Large tech companies rather than being deemed monopolies will be called Gatekeepers. The difference is that a monopoly is a description of the status quo. You look at the market, look at the effects, and decide whether there’s a monopoly or not. It is time consuming and difficult to prove. A Gatekeeper is value-neutral, it is a term prescribed by the EU Commission based on a few elements that are spelled out in legislation.
It allows more than price to factor in and captures more of the state of affairs. The argument is that Gatekeeper designation paints a fuller picture. If this was the case, it wouldn’t be revolutionary, bureaucracies have been changing names since the invention of language… and bureaucracy.
Gatekeepers do different things and not all of them require regulation. Bing is such an insignificant member of the search market that looking into it is more work than it’s worth. The Commission, therefore, picks certain services, video sharing, social networking, intermediaries, and anoints then Core Platform Service. It is these services that the Commission requires be good actors. Take the example of Apple (Gatekeeper). Everyone in Europe uses WhatsApp not iMessage so their Core Platform Service is their App Store, Browser, and iOS itself.
The final element of the DMA is the obligations enforced on large corporations. In a court case, the primary best case scenario for a monopoly case is the large corporation being broken up. This is such an extreme remedy that it is difficult to maintain after appeals. The DMA, rather than breaking up companies, works to ensure that their core platform services are open and fair to all. This might seem like a huge step back but the logic is that these obligations make for a fair market and vibrant competition. If you must keep your services fair, you are less able to use them to squeeze out potential competitors.
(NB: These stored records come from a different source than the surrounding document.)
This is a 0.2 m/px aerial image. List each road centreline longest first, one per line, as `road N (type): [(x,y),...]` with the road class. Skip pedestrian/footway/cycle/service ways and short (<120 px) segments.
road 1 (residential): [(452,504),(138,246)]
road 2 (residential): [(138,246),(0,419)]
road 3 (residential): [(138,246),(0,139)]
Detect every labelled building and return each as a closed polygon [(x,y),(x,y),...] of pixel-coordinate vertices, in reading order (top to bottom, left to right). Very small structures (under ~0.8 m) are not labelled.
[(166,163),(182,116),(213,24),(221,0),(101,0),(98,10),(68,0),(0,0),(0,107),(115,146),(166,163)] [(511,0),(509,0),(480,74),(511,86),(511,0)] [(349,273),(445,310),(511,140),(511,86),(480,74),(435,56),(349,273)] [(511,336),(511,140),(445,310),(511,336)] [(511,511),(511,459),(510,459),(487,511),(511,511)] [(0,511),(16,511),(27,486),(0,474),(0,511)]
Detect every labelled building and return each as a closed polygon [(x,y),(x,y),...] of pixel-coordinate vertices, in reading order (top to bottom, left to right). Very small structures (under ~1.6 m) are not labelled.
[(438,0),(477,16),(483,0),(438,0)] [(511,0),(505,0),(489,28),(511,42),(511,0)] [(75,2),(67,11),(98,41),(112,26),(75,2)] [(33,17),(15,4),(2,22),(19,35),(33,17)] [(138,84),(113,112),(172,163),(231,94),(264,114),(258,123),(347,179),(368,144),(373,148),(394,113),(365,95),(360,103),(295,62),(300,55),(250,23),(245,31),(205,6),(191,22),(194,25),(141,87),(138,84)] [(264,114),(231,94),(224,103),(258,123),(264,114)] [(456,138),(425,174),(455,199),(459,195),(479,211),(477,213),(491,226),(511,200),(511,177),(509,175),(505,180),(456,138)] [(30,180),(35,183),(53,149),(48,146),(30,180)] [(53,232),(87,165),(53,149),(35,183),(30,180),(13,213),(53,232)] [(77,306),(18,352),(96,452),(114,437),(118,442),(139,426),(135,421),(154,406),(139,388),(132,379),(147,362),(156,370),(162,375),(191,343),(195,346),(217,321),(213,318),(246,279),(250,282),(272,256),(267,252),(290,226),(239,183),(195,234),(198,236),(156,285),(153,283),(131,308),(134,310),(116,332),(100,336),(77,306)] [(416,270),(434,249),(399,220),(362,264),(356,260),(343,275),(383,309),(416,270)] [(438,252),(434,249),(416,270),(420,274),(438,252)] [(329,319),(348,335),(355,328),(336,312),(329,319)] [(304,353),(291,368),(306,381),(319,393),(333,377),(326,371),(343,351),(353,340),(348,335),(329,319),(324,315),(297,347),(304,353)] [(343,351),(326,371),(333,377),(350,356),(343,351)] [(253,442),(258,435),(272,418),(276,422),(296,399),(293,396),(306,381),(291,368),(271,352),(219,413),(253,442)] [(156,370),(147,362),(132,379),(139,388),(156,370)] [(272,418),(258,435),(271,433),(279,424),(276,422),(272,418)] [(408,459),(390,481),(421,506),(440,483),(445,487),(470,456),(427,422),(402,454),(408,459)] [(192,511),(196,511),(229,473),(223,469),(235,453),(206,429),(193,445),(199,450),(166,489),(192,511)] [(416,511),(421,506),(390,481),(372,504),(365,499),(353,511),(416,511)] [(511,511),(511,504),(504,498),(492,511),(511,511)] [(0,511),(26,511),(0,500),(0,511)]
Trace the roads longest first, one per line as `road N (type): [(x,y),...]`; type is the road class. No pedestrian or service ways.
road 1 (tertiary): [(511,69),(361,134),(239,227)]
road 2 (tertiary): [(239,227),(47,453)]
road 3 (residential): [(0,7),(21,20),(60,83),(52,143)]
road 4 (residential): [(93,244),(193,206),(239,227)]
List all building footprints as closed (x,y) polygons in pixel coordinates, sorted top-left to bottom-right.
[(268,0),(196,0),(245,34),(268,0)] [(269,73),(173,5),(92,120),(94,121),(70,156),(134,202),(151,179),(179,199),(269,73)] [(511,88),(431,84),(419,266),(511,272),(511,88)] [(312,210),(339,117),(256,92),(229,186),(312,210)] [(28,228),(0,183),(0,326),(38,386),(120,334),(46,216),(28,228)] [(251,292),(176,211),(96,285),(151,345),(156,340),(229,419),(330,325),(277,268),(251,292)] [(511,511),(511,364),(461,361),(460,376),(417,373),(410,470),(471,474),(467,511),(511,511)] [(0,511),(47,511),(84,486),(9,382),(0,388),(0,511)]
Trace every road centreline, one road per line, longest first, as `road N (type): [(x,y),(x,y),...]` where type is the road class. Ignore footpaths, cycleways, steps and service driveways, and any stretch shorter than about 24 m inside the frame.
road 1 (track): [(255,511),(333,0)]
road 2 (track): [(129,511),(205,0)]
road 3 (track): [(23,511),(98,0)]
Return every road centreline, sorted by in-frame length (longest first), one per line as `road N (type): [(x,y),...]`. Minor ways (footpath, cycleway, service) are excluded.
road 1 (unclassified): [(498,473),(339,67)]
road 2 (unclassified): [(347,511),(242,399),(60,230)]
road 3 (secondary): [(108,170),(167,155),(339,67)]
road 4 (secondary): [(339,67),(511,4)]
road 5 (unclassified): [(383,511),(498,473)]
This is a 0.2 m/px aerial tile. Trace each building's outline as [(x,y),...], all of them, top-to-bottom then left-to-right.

Of course, setting out to transform an area of tech policy is a ‘been there, done that’ for the EU. Watchers of Brussels are familiar with previous attempts such as the right to be forgotten, the move to one charging connector and GDPR; an experience that has ranged from fantastically successful to subjecting the world to a series of alerts to click I accept to banish them. Not content to be subject to new rules, Apple has been in the news not just for being forced to open up several services but maliciously complying with them, disregarding the spirit if not the letter of the law. I promised not to predict how this new era of competition policy will play out but whether the largest companies in the world play ball is not guaranteed.
The thing about those phrases I opened with is that they are rarely codified as mottos for corporations, but they can be more than marketing. When Steve Jobs returned to Apple in the late 90’s, he commissioned a new slogan, one that would reflect the philosophy that ought to be reinforced within the company. I’m sure you might have heard of it. I doubt the European Commission is auditioning advertising agencies as they seek to take on big tech but as they seek to break with decades of competition convention, they’ve had to be unorthodox—crazy even. Because the people who are crazy enough to think they can change the world, are the ones who do.1
Post script: Since working on this, the US Department of Justice has sued Apple for being an illegal monopoly. As the EU and USA embark on similar goals but with diverging methods, we have ourselves a natural experiment.